Durante décadas los debates presidenciales han formado parte del panorama electoral en Estados Unidos. El primero ocurrió en 1960, cuando John F. Kennedy y Richard Nixon iniciaron una nueva era de la política que, para bien o para mal, puso en un primer plano la exposición de los candidatos a los medios y a su propia imagen pública.
Los estudiosos de la comunicación social han subrayado las peculiaridades de aquel primer debate, bien conocidas también por analistas y politólogos estadounidenses. Nixon, entonces vicepresidente, estaba sin afeitar, parecía viejo y cansado; mientras Kennedy, senador de Massachusetts, usaba maquillaje y figuraba joven y enérgico.
El hecho va acompañado de otro no menos importante: quienes vieron el debate por televisión generalmente dijeron que Kennedy lo había ganado, pero quienes lo escucharon por la radio dijeron que había sido Nixon.
Desde su génesis, imagen y sustancia fueron bifurcaciones de esos debates. Y han conducido a lo que Leslie Janka llamara alguna vez “el desplazamiento de la sustancia por la imagen”.
El poder de los debates televisivos
Los debates presidenciales tienen, grosso modo, el poder de influir en los votantes indecisos y modular/modificar la percepción pública sobre los candidatos. La experiencia, sin embargo, sugiere que su impacto en los resultados de las elecciones es más complejo de lo que a menudo se asume.
De acuerdo con un estudio del Pew Research Center llevado a cabo entre 1988 y 2016, el 63 % de los votantes reconoció que los debates fueron “muy útiles o algo útiles” a la hora de decidir a qué candidato apoyar. Pero también que no tenían, para ellos, un valor absoluto. Por ejemplo, que en las elecciones de 2016 (Donald Trump vs. Hillary Clinton) solo el 10 % de los votantes dijeron haber tomado una decisión definitiva “durante o después” de los debates, mientras que el 11 % dijo que decidirían “el día de las elecciones o en los días previos”.

> [Contenido del listado]:

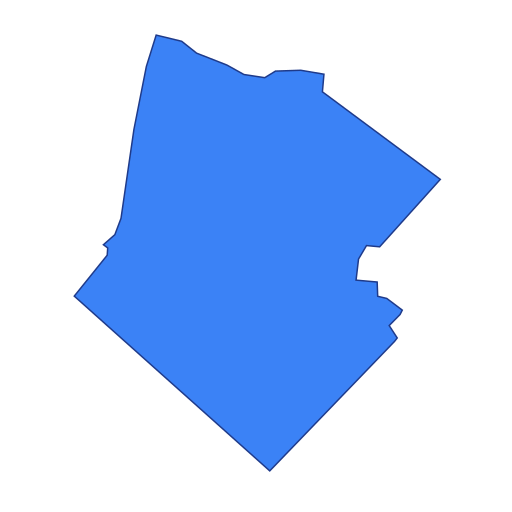 the district of 18 de Mayo, Canelones, Uruguay, rotated 94°
{"feature_id": "84410073B56582914281791", "entity_name": "18 de Mayo", "entity_type": "district", "adm_level": 2, "iso_a3": "URY", "parent_name": "Uruguay", "parent_adm1": "Canelones", "projection": "equal_earth", "projection_center": [-56.223, -34.699], "detail": "fine", "context": "isolated", "style": "filled", "palette": "blue", "viewbox_px": 512, "rotation_deg": 94, "n_neighbors": 0, "source": "geoboundaries", "source_scale": "gbopen_adm2", "svg_char_len": 565}
<svg xmlns="http://www.w3.org/2000/svg" viewBox="0 0 512 512"><g transform="rotate(94 256 256)"><path d="M67.6,224.3L70.2,249.5L77.5,259.7L75.8,280.7L67.6,298.2L57.8,329.4L47.0,345.1L42.6,371.0L74.6,378.6L138.2,386.6L227.9,393.3L244.6,398.3L248.4,402.1L255.4,409.0L258.3,404.5L265.6,404.5L308.7,434.5L469.4,227.3L331.5,111.8L327.9,109.4L316.1,118.3L304.3,108.2L299.8,106.3L289.2,122.6L287.7,131.8L273.5,133.3L273.1,154.5L251.9,153.5L237.9,146.5L238.2,133.3L166.7,77.5L87.6,201.2L69.9,200.9L67.6,224.3Z" fill="#3b82f6" stroke="#1e3a8a" stroke-width="1.5"/></g></svg>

> [Objetivo del ejercicio]: Devuelve sin ningún cambio el fragmento del texto sobre los debates presidenciales que comienza en las palabras "Los estudiosos de" y termina después de "había sido Nixon.".

> [Respuesta del ejercicio]:
Los estudiosos de la comunicación social han subrayado las peculiaridades de aquel primer debate, bien conocidas también por analistas y politólogos estadounidenses. Nixon, entonces vicepresidente, estaba sin afeitar, parecía viejo y cansado; mientras Kennedy, senador de Massachusetts, usaba maquillaje y figuraba joven y enérgico.
El hecho va acompañado de otro no menos importante: quienes vieron el debate por televisión generalmente dijeron que Kennedy lo había ganado, pero quienes lo escucharon por la radio dijeron que había sido Nixon.